A quick/rough analogy here would be if you backed up your Data to tape, and sent it off to a tape storage warehouse, and your tape drive burned down. You'd need another tape drive of similar/same specifications to read that tape again.
Short answer is, No, you would need a Nutanix device to read the data locally and pull it back down.
The typical "DR" example is the datacenter burns down, so you stand up a new datacenter, put some equipment back in it (in this case, Nutanix), and point it to Azure, and you'd be able to pull that data back.
A quick/rough analogy here would be if you backed up your Data to tape, and sent it off to a tape storage warehouse, and your tape drive burned down. You'd need another tape drive of similar/same specifications to read that tape again.
Hi paulmathewson
While this is not a qualified method, it is possible to browse the snapshots within Azure and copy them out. We've had a customer stand up a VM within Azure and whitelist that VM to have access to the clould connect instance. They were able to pull out specific VMs as required. Again, this is not a fully supported method.
Thanks,
Mike
While this is not a qualified method, it is possible to browse the snapshots within Azure and copy them out.
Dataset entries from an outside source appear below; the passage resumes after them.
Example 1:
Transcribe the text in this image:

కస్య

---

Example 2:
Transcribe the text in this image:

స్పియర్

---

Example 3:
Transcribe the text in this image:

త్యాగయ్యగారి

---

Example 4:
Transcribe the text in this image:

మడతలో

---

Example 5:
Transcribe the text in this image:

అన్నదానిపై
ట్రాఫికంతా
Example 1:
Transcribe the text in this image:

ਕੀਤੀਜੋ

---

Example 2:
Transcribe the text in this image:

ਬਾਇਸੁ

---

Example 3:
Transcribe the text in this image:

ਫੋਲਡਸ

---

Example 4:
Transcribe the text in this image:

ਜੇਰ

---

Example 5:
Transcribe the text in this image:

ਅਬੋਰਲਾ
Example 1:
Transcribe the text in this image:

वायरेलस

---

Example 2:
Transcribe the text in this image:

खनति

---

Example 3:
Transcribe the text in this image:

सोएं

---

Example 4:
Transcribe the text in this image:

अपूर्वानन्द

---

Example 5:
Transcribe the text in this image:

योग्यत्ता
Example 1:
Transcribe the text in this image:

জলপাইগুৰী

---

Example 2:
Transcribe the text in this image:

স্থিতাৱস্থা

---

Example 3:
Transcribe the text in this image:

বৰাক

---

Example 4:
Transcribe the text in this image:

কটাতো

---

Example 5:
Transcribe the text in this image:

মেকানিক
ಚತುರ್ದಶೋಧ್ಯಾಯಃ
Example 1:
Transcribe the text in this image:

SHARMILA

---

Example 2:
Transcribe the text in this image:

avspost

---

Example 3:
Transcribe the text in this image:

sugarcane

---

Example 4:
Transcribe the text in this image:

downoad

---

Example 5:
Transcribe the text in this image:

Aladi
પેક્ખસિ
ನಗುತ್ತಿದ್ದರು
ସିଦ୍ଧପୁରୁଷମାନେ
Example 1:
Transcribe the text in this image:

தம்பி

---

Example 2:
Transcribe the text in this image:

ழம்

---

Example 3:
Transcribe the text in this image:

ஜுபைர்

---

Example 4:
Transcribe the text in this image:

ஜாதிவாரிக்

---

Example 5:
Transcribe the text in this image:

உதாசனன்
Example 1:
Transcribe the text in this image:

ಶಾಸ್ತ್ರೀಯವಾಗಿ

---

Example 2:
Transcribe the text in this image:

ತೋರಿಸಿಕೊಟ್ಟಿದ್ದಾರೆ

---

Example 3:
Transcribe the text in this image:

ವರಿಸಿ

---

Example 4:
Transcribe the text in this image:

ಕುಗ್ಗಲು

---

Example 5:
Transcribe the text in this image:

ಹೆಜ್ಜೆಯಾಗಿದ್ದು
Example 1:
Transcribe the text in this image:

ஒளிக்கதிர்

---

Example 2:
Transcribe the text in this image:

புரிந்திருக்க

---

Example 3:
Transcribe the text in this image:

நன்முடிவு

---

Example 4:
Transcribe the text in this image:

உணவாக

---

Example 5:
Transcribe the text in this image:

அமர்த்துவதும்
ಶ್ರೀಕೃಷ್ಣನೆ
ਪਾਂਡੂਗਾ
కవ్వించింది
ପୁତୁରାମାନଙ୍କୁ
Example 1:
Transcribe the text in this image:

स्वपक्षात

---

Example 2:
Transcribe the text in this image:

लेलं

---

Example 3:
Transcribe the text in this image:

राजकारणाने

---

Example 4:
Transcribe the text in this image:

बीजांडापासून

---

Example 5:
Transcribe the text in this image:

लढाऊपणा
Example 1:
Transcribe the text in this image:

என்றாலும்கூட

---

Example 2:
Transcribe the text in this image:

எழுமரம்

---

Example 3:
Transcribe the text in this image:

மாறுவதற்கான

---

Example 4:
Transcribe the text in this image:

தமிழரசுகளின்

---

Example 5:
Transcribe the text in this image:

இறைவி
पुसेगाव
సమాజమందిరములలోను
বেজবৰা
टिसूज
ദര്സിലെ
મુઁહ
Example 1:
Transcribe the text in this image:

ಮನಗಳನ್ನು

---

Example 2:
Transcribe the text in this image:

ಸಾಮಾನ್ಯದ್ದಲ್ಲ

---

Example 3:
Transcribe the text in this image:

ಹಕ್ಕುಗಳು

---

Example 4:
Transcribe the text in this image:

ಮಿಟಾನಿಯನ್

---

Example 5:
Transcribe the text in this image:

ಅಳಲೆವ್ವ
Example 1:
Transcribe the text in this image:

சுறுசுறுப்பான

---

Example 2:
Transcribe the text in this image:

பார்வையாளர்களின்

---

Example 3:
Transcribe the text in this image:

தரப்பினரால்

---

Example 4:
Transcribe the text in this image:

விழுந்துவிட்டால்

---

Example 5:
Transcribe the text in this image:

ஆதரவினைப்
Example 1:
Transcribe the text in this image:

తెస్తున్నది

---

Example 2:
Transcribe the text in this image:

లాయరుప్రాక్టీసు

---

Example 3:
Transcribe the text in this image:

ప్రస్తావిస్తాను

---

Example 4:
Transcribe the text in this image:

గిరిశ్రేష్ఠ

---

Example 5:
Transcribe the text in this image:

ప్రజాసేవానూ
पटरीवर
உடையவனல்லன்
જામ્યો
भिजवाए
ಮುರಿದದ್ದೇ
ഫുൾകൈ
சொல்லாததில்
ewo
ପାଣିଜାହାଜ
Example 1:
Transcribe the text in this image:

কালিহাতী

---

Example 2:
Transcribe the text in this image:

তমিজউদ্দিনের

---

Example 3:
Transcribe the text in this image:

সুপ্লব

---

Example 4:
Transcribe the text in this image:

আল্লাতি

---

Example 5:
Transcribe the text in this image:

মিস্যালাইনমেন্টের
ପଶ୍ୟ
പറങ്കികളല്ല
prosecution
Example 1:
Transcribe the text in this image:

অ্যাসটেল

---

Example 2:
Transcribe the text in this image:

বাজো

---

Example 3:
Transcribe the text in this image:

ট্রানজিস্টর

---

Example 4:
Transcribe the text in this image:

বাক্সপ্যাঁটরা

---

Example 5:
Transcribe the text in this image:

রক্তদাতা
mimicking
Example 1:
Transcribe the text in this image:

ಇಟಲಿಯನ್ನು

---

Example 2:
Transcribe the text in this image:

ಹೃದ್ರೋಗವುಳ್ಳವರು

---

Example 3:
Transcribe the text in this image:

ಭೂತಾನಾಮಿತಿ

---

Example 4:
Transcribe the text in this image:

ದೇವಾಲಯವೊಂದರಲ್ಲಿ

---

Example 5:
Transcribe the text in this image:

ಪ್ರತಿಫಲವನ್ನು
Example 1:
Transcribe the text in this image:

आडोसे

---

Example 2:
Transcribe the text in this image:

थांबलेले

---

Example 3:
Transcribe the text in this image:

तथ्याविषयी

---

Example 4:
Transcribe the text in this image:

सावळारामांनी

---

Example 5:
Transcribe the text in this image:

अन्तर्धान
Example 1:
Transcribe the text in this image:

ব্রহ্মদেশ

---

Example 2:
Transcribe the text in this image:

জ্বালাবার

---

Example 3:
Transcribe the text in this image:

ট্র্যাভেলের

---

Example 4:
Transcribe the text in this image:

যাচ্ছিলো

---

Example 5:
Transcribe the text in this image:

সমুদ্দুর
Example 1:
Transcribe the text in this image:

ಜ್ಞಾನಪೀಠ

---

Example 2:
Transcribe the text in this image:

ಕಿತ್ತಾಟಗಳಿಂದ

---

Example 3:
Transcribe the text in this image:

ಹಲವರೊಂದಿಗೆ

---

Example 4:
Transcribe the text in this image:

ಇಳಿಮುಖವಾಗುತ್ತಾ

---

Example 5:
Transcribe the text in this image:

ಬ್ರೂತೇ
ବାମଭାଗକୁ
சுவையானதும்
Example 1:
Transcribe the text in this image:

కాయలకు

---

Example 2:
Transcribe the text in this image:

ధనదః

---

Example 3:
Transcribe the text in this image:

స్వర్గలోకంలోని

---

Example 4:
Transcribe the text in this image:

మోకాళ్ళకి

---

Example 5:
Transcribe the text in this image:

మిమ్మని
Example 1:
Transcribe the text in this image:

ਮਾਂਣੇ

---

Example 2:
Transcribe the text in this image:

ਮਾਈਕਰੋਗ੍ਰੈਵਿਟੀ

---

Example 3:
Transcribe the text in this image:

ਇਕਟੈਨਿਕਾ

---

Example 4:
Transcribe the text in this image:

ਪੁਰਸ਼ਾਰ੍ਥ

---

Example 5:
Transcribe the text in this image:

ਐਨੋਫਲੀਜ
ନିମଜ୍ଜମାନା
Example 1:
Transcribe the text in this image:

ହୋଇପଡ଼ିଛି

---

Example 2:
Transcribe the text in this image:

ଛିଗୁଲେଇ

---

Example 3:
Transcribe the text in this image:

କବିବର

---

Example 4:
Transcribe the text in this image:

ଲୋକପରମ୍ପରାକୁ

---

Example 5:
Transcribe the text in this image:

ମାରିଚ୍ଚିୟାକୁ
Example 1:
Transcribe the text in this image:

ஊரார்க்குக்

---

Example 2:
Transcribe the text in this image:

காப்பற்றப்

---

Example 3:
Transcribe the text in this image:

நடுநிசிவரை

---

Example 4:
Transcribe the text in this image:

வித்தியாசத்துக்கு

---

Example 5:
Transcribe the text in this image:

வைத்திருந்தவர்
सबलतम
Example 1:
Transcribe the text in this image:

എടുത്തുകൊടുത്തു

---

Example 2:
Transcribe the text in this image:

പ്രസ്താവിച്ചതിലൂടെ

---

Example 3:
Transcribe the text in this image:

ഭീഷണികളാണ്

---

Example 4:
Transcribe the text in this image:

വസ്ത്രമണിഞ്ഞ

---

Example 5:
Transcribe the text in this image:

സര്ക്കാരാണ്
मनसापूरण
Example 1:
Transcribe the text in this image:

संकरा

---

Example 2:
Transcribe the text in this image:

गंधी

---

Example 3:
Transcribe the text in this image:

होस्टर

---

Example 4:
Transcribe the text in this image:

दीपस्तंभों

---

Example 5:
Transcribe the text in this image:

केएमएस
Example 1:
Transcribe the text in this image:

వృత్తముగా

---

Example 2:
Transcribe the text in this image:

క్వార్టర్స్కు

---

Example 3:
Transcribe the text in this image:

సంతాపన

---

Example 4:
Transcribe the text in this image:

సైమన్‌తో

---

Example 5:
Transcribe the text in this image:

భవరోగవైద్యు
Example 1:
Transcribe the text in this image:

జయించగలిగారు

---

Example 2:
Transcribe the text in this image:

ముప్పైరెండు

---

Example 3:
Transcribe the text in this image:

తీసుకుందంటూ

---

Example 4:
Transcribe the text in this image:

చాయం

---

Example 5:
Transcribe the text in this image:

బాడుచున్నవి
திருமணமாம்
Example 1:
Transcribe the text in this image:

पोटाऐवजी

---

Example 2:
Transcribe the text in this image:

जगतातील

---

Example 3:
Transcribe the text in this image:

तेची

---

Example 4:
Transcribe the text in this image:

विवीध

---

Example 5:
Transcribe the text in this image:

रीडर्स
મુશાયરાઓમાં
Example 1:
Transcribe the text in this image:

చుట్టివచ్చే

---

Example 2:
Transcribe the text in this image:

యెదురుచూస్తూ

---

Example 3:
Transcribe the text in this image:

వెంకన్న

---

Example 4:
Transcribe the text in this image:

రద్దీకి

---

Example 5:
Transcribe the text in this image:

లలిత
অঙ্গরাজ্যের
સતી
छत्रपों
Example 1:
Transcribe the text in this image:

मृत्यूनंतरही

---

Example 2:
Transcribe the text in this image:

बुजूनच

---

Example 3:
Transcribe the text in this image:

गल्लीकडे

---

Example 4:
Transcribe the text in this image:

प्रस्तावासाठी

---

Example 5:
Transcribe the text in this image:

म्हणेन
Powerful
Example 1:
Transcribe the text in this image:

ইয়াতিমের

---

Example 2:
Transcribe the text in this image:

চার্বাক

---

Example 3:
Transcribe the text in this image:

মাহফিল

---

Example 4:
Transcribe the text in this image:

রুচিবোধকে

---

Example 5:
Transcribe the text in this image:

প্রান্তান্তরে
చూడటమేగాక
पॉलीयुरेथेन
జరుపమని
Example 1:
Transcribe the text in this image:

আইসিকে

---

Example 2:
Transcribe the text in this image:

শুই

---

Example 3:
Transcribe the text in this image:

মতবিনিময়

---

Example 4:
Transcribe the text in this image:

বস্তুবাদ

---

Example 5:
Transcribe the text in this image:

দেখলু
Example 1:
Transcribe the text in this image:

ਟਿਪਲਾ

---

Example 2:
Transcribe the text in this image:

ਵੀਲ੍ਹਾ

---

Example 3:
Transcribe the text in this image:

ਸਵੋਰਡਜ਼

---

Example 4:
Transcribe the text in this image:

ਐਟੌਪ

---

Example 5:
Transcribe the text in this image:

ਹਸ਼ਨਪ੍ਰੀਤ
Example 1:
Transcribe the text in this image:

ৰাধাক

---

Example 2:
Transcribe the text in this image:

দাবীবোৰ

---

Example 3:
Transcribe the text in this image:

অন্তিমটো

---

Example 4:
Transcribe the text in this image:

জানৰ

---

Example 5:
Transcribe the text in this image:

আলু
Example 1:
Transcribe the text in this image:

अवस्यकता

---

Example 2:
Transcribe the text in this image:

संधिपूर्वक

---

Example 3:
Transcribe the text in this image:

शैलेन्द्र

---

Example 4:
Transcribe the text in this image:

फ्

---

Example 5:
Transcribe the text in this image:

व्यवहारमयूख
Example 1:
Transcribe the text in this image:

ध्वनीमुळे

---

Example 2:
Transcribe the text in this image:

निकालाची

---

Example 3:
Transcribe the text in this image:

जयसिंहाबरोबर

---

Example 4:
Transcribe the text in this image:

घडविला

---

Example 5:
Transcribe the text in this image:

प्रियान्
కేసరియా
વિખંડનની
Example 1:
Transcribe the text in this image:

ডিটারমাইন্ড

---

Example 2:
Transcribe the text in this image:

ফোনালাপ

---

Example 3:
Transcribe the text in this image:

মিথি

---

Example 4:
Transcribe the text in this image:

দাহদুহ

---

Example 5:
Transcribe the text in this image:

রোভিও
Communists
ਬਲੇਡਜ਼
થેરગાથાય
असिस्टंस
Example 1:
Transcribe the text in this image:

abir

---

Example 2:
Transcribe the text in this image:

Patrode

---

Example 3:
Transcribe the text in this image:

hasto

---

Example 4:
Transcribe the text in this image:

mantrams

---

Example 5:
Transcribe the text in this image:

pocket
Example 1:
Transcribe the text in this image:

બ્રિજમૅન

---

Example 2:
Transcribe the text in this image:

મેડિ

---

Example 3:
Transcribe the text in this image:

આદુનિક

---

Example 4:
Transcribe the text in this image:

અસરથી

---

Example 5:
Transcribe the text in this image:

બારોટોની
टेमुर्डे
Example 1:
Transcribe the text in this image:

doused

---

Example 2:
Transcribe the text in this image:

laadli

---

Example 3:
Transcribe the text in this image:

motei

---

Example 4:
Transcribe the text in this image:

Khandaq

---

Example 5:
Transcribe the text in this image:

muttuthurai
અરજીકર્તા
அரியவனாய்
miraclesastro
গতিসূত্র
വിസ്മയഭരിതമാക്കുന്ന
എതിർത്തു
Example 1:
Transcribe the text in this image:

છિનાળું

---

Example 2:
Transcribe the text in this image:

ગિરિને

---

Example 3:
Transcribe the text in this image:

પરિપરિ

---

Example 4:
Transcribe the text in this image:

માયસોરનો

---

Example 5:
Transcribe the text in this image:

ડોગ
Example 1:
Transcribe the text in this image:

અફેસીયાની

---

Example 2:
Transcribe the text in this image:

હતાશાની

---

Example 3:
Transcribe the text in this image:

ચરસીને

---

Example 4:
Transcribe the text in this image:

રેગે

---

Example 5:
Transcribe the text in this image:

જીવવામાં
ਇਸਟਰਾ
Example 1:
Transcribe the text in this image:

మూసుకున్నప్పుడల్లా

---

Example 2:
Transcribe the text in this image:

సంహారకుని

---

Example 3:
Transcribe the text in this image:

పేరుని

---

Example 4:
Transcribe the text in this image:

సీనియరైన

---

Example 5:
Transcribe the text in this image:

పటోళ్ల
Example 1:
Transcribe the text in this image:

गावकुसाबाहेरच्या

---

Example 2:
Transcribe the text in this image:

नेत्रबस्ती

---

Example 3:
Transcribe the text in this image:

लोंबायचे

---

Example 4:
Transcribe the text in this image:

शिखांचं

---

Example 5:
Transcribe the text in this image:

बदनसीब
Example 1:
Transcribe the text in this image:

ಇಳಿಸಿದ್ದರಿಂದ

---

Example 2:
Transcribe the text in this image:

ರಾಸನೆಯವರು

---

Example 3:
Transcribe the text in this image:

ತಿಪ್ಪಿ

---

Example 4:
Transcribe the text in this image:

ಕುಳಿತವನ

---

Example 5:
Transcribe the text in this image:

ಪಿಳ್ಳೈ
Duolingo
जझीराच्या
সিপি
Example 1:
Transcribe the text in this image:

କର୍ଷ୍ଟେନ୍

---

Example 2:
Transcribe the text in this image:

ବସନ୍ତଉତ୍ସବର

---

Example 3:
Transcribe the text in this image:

We've had a customer stand up a VM within Azure and whitelist that VM to have access to the clould connect instance. They were able to pull out specific VMs as required. Again, this is not a fully supported method.
Thanks,
Mike
Jon wrote:We unfortunately had to push this feature, to make room for some other really neat cloud connect enhancements. The feature is done, code is checked in, but disabled in AOS 5.0. We'll be QA'ing it for a release shortly after
Quick question on this Jon - is there also going to be support for backup to other S3 compliant (private) object stores at some point? I realise there is the added complexity of needing the extra CVM to "front" this, but (let's create a quick what-if scenario) you had a single Nutanix "backup" node running a CVM and a large lump of S3 compliant e.g. Cloudian object storage behind that? Seems to me like a low cost backup/deep archive solution?